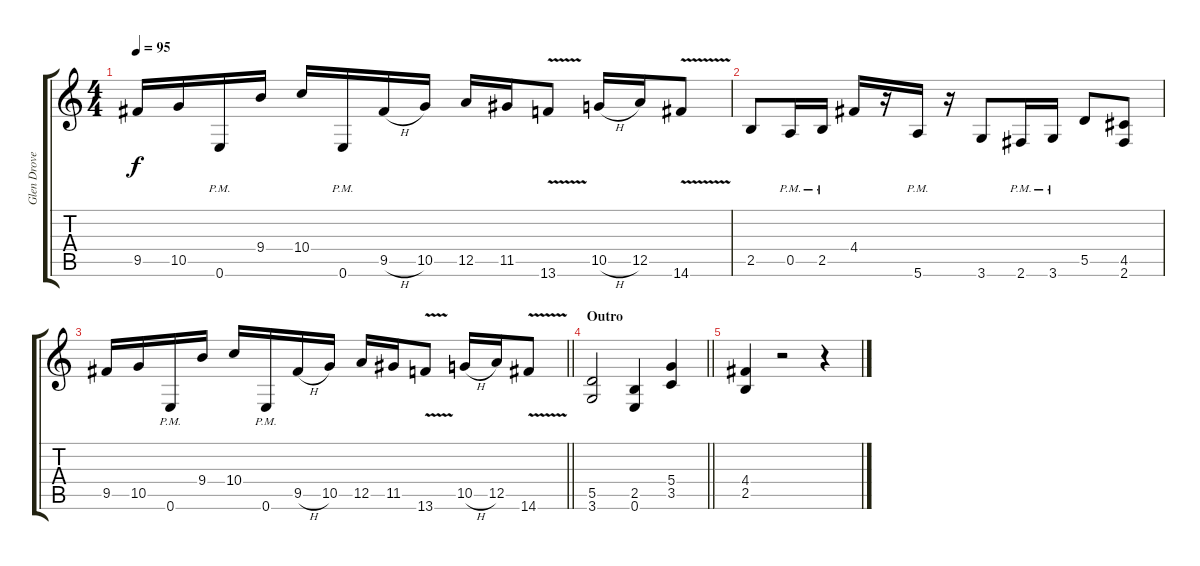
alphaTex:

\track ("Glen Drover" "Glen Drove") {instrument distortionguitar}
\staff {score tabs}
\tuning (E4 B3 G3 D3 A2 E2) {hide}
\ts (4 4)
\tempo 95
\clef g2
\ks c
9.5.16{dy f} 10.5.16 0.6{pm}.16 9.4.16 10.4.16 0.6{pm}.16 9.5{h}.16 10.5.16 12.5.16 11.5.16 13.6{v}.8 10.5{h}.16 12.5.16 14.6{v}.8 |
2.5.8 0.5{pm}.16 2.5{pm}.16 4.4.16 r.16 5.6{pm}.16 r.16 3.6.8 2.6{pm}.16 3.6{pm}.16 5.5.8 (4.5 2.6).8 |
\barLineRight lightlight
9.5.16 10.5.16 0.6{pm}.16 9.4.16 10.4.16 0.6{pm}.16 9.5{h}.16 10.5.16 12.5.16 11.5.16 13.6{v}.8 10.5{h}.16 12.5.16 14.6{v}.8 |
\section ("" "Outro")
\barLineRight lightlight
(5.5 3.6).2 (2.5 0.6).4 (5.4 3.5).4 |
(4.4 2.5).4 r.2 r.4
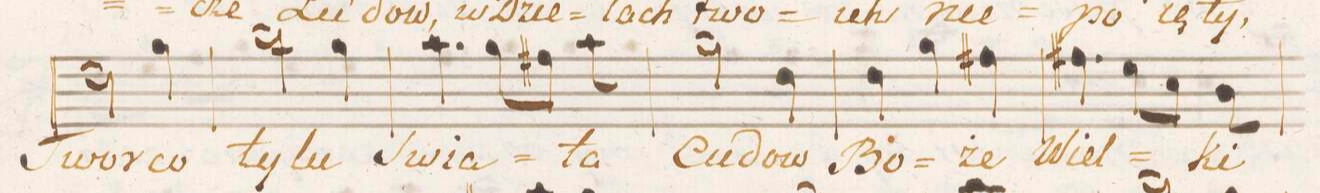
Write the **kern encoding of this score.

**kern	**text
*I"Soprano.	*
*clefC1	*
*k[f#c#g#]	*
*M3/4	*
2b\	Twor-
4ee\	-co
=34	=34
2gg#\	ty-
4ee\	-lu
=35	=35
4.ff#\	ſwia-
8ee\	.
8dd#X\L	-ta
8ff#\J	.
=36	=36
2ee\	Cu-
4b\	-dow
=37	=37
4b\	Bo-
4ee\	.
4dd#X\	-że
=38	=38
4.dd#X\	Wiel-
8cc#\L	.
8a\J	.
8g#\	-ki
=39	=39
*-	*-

**PROBLEM REQUIREMENTS:**
Please write out the stretch of the listing from its start through the line containing "Write the **kern encoding of this score.", both ends included, and omit the pictures.

**ANSWER TO THE EXERCISE:**
alphaTex:

\track ("Glen Drover" "Glen Drove") {instrument distortionguitar}
\staff {score tabs}
\tuning (E4 B3 G3 D3 A2 E2) {hide}
\ts (4 4)
\tempo 95
\clef g2
\ks c
9.5.16{dy f} 10.5.16 0.6{pm}.16 9.4.16 10.4.16 0.6{pm}.16 9.5{h}.16 10.5.16 12.5.16 11.5.16 13.6{v}.8 10.5{h}.16 12.5.16 14.6{v}.8 |
2.5.8 0.5{pm}.16 2.5{pm}.16 4.4.16 r.16 5.6{pm}.16 r.16 3.6.8 2.6{pm}.16 3.6{pm}.16 5.5.8 (4.5 2.6).8 |
\barLineRight lightlight
9.5.16 10.5.16 0.6{pm}.16 9.4.16 10.4.16 0.6{pm}.16 9.5{h}.16 10.5.16 12.5.16 11.5.16 13.6{v}.8 10.5{h}.16 12.5.16 14.6{v}.8 |
\section ("" "Outro")
\barLineRight lightlight
(5.5 3.6).2 (2.5 0.6).4 (5.4 3.5).4 |
(4.4 2.5).4 r.2 r.4
Write the **kern encoding of this score.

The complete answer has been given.